Empresa chegou ao segundo processo de recuperação judicial
A situação atual é resultado de uma crise que se arrasta há quase uma década.
A Oi entrou pela primeira vez em recuperação judicial em 2016, em um dos maiores processos desse tipo já registrados no país. Depois de anos de negociações e venda de ativos, a empresa conseguiu sair da recuperação em 2022.
Entretanto, a melhora não durou.
Em 2023, a Oi entrou novamente em recuperação judicial, dessa vez com dívidas que ultrapassavam R$ 44 bilhões.
Desde então, a companhia passou a vender partes importantes de sua estrutura para tentar levantar recursos e reduzir o endividamento.
Oi vendeu ativos para tentar sobreviver
Entre os principais ativos negociados ao longo da reestruturação estão a operação de telefonia móvel, a infraestrutura de fibra óptica e outros negócios.
A operação móvel da Oi foi vendida para um consórcio formado por Vivo, TIM e Claro, enquanto a infraestrutura de fibra óptica passou a ser concentrada na V.tal.
A empresa também deixou de atuar como concessionária de telefonia fixa em 2024, passando a operar sob um regime de autorização.
Mesmo com essas vendas, os recursos obtidos não foram suficientes para solucionar completamente a situação financeira.
Falta de dinheiro agravou a situação
Um dos principais problemas apontados no processo foi justamente a dificuldade da companhia em conseguir caixa para manter suas atividades.
Segundo informações do processo, a Oi passou a enfrentar problemas para pagar fornecedores e manter serviços essenciais. Alguns fornecedores chegaram a suspender serviços devido à inadimplência da empresa.
O cenário acabou aumentando a pressão sobre a companhia e seus credores.
Ao mesmo tempo, a venda de outros ativos importantes enfrentou obstáculos judiciais, dificultando ainda mais a obtenção de recursos.
Dívida ultrapassa R$ 45 bilhões
O tamanho do passivo ajuda a explicar a dimensão da crise.
Em outubro de 2025, o administrador judicial apontou aproximadamente R$ 45,5 bilhões em dívidas com credores externos, além de cerca de R$ 1,7 bilhão em novas obrigações.

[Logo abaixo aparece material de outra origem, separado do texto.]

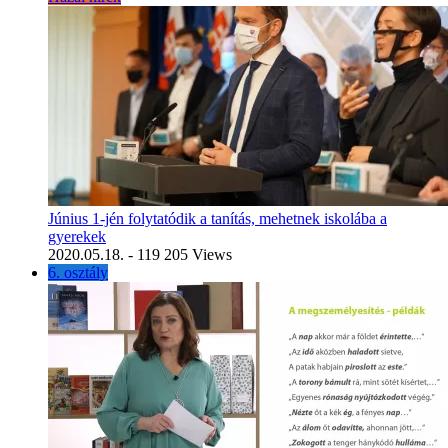
Június 1-jén folytatódik a tanítás, mehetnek iskolába a
gyerekek
2020.05.18.
- 119 205 Views
6. osztály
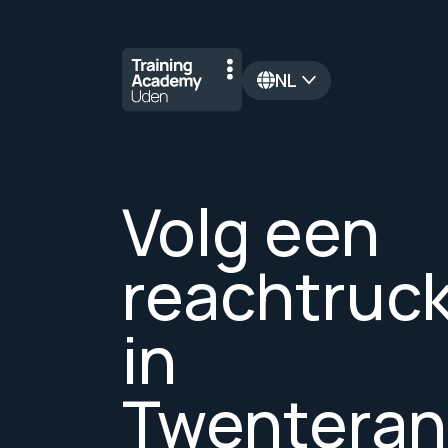
NL
en
Volg een
reachtruc
in
Twentera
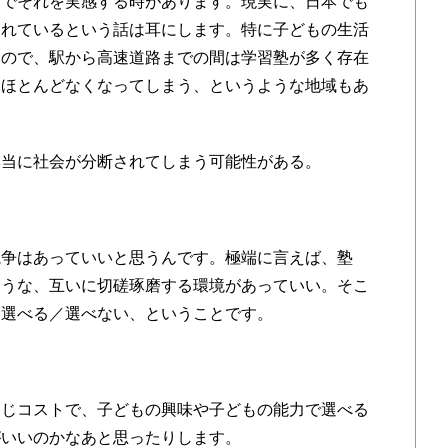
査でそれを実感する時があります。現実に、日本でも
されているという話は耳にします。特に子どもの生活
なので、駅から高速道路までの間は学習塾が多く存在
とほとんどなくなってしまう、というような地域もあ
本当に社会が分断されてしまう可能性がある。
競争はあっていいと思うんです。極端に言えば、塾
ような、互いに切磋琢磨する環境があっていい。そこ
て選べる／選べない、ということです。
同じコストで、子どもの興味や子どもの能力で選べる
がいいのかなあと思ったりします。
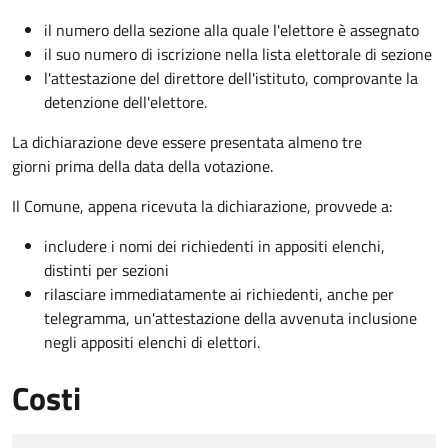
il numero della sezione alla quale l'elettore è assegnato
il suo numero di iscrizione nella lista elettorale di sezione
l'attestazione del direttore dell'istituto, comprovante la
detenzione dell'elettore.
La dichiarazione deve essere presentata almeno tre
giorni prima della data della votazione.
Il Comune, appena ricevuta la dichiarazione, provvede a:
includere i nomi dei richiedenti in appositi elenchi,
distinti per sezioni
rilasciare immediatamente ai richiedenti, anche per
telegramma, un'attestazione della avvenuta inclusione
negli appositi elenchi di elettori.
Costi
Tipo di pagamento
Importo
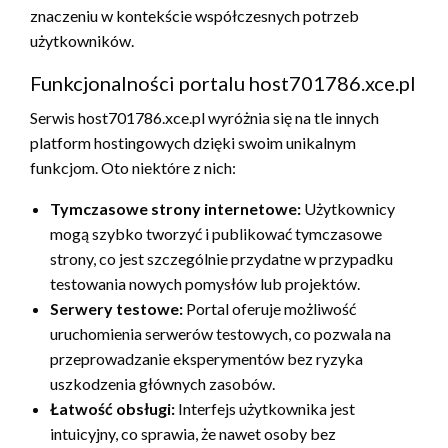
znaczeniu w kontekście współczesnych potrzeb
użytkowników.
Funkcjonalności portalu host701786.xce.pl
Serwis host701786.xce.pl wyróżnia się na tle innych
platform hostingowych dzięki swoim unikalnym
funkcjom. Oto niektóre z nich:
Tymczasowe strony internetowe:
Użytkownicy
mogą szybko tworzyć i publikować tymczasowe
strony, co jest szczególnie przydatne w przypadku
testowania nowych pomysłów lub projektów.
Serwery testowe:
Portal oferuje możliwość
uruchomienia serwerów testowych, co pozwala na
przeprowadzanie eksperymentów bez ryzyka
uszkodzenia głównych zasobów.
Łatwość obsługi:
Interfejs użytkownika jest
intuicyjny, co sprawia, że nawet osoby bez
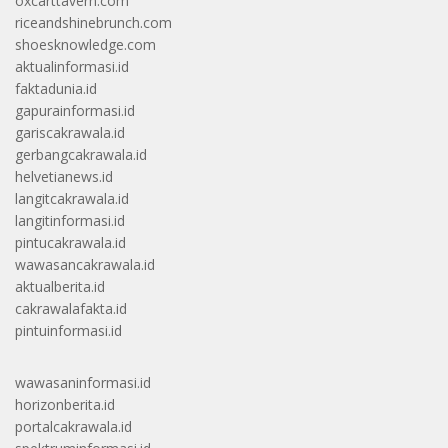
oxcarttavern.com
riceandshinebrunch.com
shoesknowledge.com
aktualinformasi.id
faktadunia.id
gapurainformasi.id
gariscakrawala.id
gerbangcakrawala.id
helvetianews.id
langitcakrawala.id
langitinformasi.id
pintucakrawala.id
wawasancakrawala.id
aktualberita.id
cakrawalafakta.id
pintuinformasi.id
wawasaninformasi.id
horizonberita.id
portalcakrawala.id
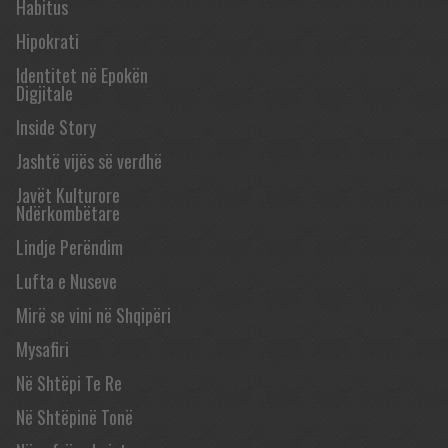
Habitus
Hipokrati
Identitet në Epokën
Digjitale
Inside Story
Jashtë vijës së verdhë
Javët Kulturore
Ndërkombëtare
Lindje Perëndim
Lufta e Nuseve
Mirë se vini në Shqipëri
Mysafiri
Në Shtëpi Te Re
Në Shtëpinë Tonë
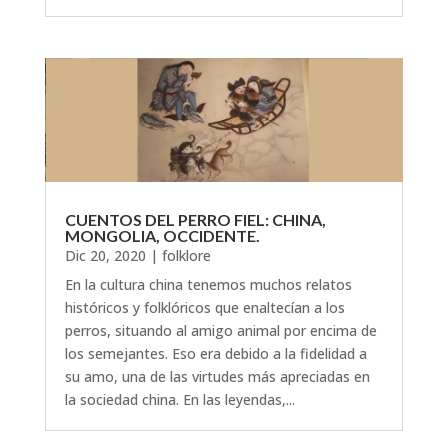
CUENTOS DEL PERRO FIEL: CHINA,
MONGOLIA, OCCIDENTE.
Dic 20, 2020
|
folklore
En la cultura china tenemos muchos relatos
históricos y folklóricos que enaltecían a los
perros, situando al amigo animal por encima de
los semejantes. Eso era debido a la fidelidad a
su amo, una de las virtudes más apreciadas en
la sociedad china. En las leyendas,...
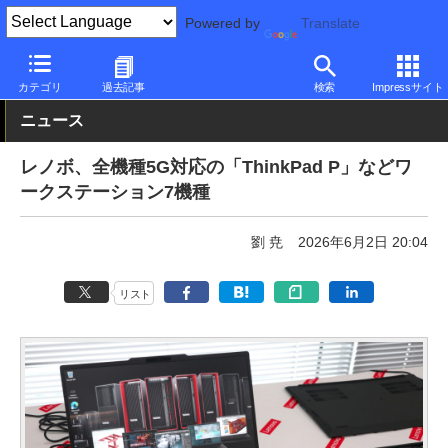
Powered by
Translate
PC Watch
パソコン/タブレット/スマートフォン
ノートパソコン
カテゴリ
過去記事
検索
Impressサイト
ニュース
レノボ、全機種5G対応の「ThinkPad P」などワ
ークステーション7機種
劉 尭
2026年6月2日 20:04
リスト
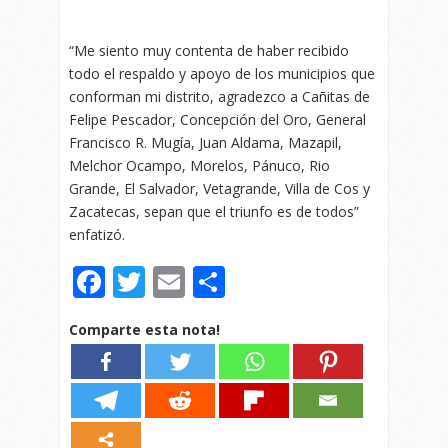
“Me siento muy contenta de haber recibido
todo el respaldo y apoyo de los municipios que
conforman mi distrito, agradezco a Cañitas de
Felipe Pescador, Concepción del Oro, General
Francisco R. Mugía, Juan Aldama, Mazapil,
Melchor Ocampo, Morelos, Pánuco, Rio
Grande, El Salvador, Vetagrande, Villa de Cos y
Zacatecas, sepan que el triunfo es de todos”
enfatizó.
Facebook
Twitter
Email
Compartir
Comparte esta nota!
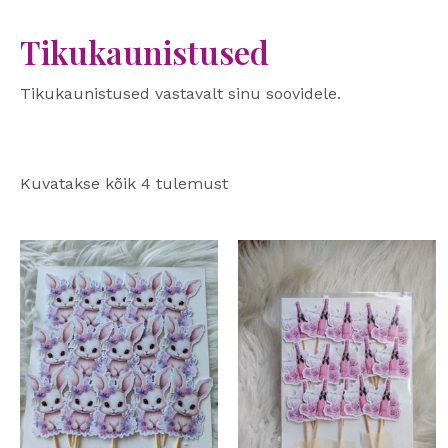
Tikukaunistused
Tikukaunistused vastavalt sinu soovidele.
Kuvatakse kõik 4 tulemust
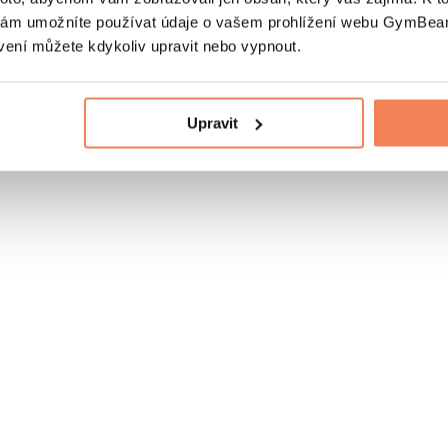
nám umožníte používat údaje o vašem prohlížení webu GymBeam
vení můžete kdykoliv upravit nebo vypnout.
Upravit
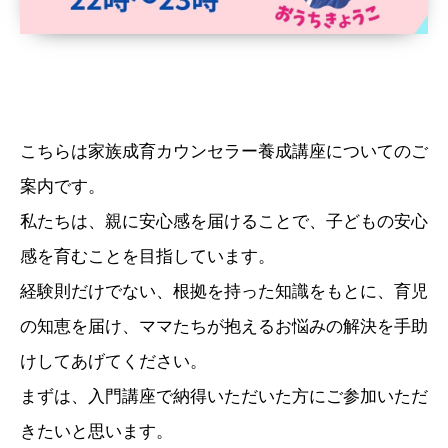
こちらは家族成育カウンセラー養成講座についてのご
案内です。
私たちは、親に安心感を届けることで、子どもの安心
感を育むことを目指しています。
経験則だけでない、根拠を持った知識をもとに、育児
の知恵を届け、ママたちが抱えるお悩みの解決を手助
けしてあげてください。
まずは、入門講座で納得いただいた方にご参加いただ
きたいと思います。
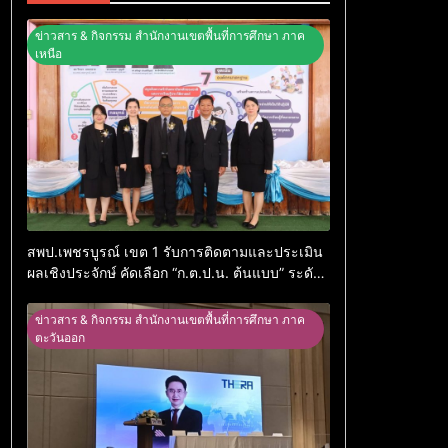
ข่าวสาร & กิจกรรม สำนักงานเขตพื้นที่การศึกษา ภาค
เหนือ
สพป.เพชรบูรณ์ เขต 1 รับการติดตามและประเมิน
ผลเชิงประจักษ์ คัดเลือก “ก.ต.ป.น. ต้นแบบ” ระดับ
ประเทศ รุ่นที่ 3 ประจำปีงบประมาณ พ.ศ. 2569
ข่าวสาร & กิจกรรม สำนักงานเขตพื้นที่การศึกษา ภาค
ตะวันออก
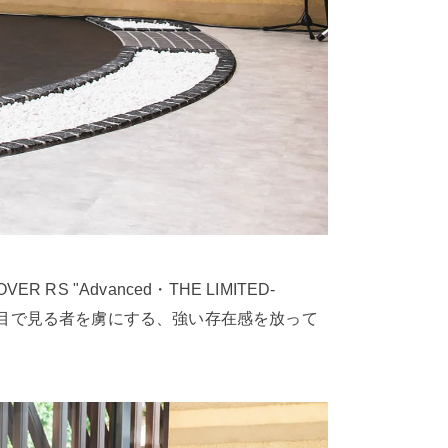
 "Advanced・THE LIMITED-
ひと目で見る者を虜にする、強い存在感を放って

O patrimônio da companhia também se deteriorou. Em março de 2026, o patrimônio líquido negativo do Grupo Oi já ultrapassava R$ 22,6 bilhões.
O que acontece agora com a Oi
Com a falência restabelecida, a empresa passa a ter seu patrimônio e suas atividades submetidos às regras do processo falimentar.
O advogado Bruno Rezende foi nomeado administrador judicial, responsável por acompanhar a situação da companhia e auxiliar na condução do processo.
A venda de ativos continua sendo uma das alternativas para levantar recursos e pagar credores. Entre os negócios envolvidos estão operações relacionadas à telefonia fixa e à participação da companhia na V.tal, embora algumas dessas negociações estejam enfrentando disputas judiciais.
Clientes não ficam simplesmente sem telefone
A falência da Oi não significa que todos os serviços serão desligados imediatamente.
A companhia possui operações e ativos que passaram por diferentes processos de venda e reorganização. A telefonia fixa, por exemplo, já havia sido negociada e sua operação passou por mudança de controle.
Além disso, diante da importância de determinados serviços de telecomunicações, o processo judicial precisa considerar a continuidade das operações essenciais e os impactos sobre consumidores e outros usuários.
Por isso, a falência representa principalmente uma mudança na forma como a empresa será administrada e como seus ativos e dívidas serão tratados judicialmente.
Fim de uma das maiores empresas de telefonia do país
A nova decisão judicial encerra mais uma tentativa de recuperação da Oi, empresa que durante décadas esteve entre as maiores companhias de telecomunicações do Brasil.
Depois de duas recuperações judiciais, vendas de ativos, mudanças societárias e bilhões de reais em dívidas, a companhia volta a enfrentar oficialmente um processo de falência.
O caso ainda deverá avançar por diversas etapas na Justiça, principalmente envolvendo credores, ativos, contratos e continuidade dos serviços.
A Oi, portanto, chega a um dos momentos mais delicados de sua história, após não conseguir superar uma crise financeira que se prolongou por anos e deixou um passivo de aproximadamente R$ 45,5 bilhões.